WHAT IS NEEDED
Pick out each line below that contains the word "beschermingsniveau" and copy it out.

RECORD EXTRACTS
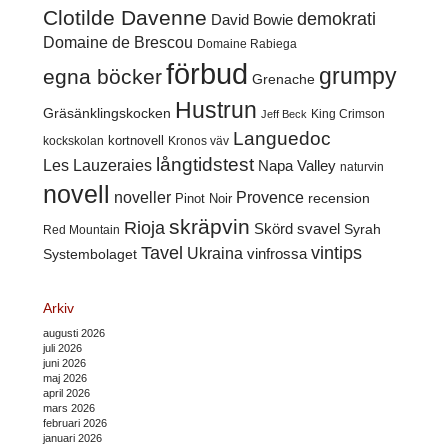
Clotilde Davenne
demokrati
David Bowie
Domaine de Brescou
Domaine Rabiega
förbud
grumpy
egna böcker
Grenache
Hustrun
Gräsänklingskocken
King Crimson
Jeff Beck
Languedoc
kortnovell
kockskolan
Kronos väv
långtidstest
Les Lauzeraies
Napa Valley
naturvin
novell
noveller
Provence
recension
Pinot Noir
skräpvin
Rioja
Skörd
svavel
Syrah
Red Mountain
Tavel
vintips
Ukraina
Systembolaget
vinfrossa
Arkiv
augusti 2026
juli 2026
juni 2026
maj 2026
april 2026
mars 2026
februari 2026
januari 2026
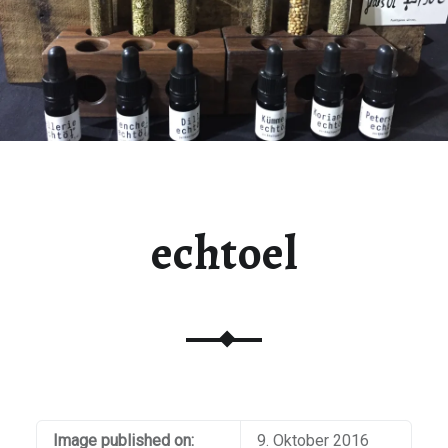
echtoel
Image published on:
9. Oktober 2016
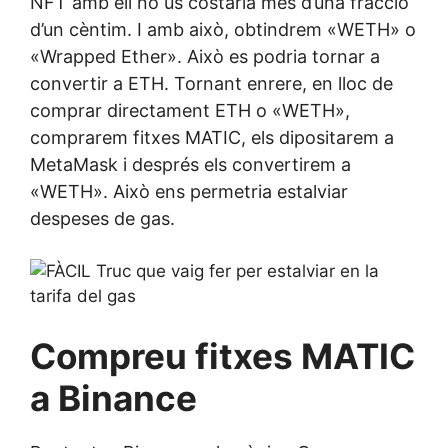
NFT amb ell no us costaria més d’una fracció
d’un cèntim. I amb això, obtindrem «WETH» o
«Wrapped Ether». Això es podria tornar a
convertir a ETH. Tornant enrere, en lloc de
comprar directament ETH o «WETH»,
comprarem fitxes MATIC, els dipositarem a
MetaMask i després els convertirem a
«WETH». Això ens permetria estalviar
despeses de gas.
Compreu fitxes
MATIC
a Binance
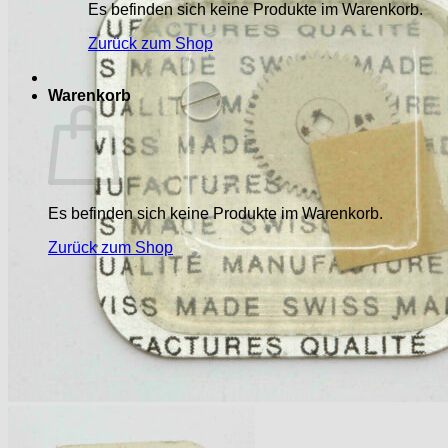
Es befinden sich keine Produkte im Warenkorb.
Zurück zum Shop
Warenkorb
Es befinden sich keine Produkte im Warenkorb.
Zurück zum Shop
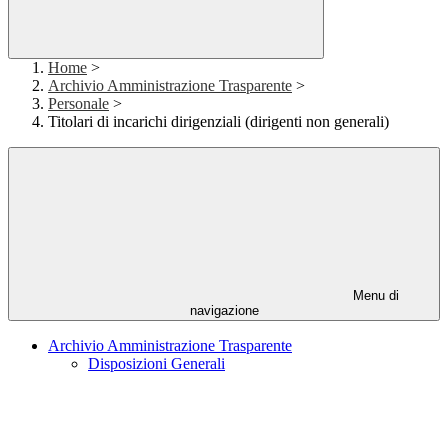
Home
>
Archivio Amministrazione Trasparente
>
Personale
>
Titolari di incarichi dirigenziali (dirigenti non generali)
Menu di
navigazione
Archivio Amministrazione Trasparente
Disposizioni Generali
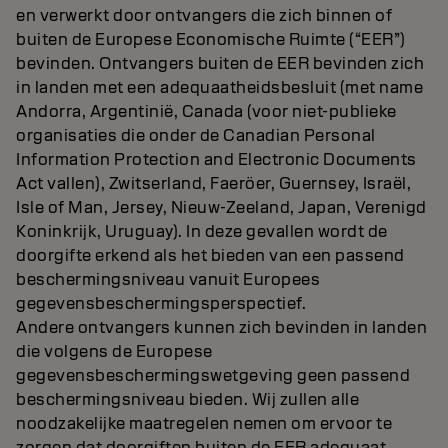
en verwerkt door ontvangers die zich binnen of
buiten de Europese Economische Ruimte (“EER”)
bevinden. Ontvangers buiten de EER bevinden zich
in landen met een adequaatheidsbesluit (met name
Andorra, Argentinië, Canada (voor niet-publieke
organisaties die onder de Canadian Personal
Information Protection and Electronic Documents
Act vallen), Zwitserland, Faeröer, Guernsey, Israël,
Isle of Man, Jersey, Nieuw-Zeeland, Japan, Verenigd
Koninkrijk, Uruguay). In deze gevallen wordt de
doorgifte erkend als het bieden van een passend
beschermingsniveau vanuit Europees
gegevensbeschermingsperspectief.
Andere ontvangers kunnen zich bevinden in landen
die volgens de Europese
gegevensbeschermingswetgeving geen passend
beschermingsniveau bieden. Wij zullen alle
noodzakelijke maatregelen nemen om ervoor te
zorgen dat doorgiften buiten de EER adequaat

REPLY TO THE EXERCISE
beschermingsniveau vanuit Europees
beschermingsniveau bieden. Wij zullen alle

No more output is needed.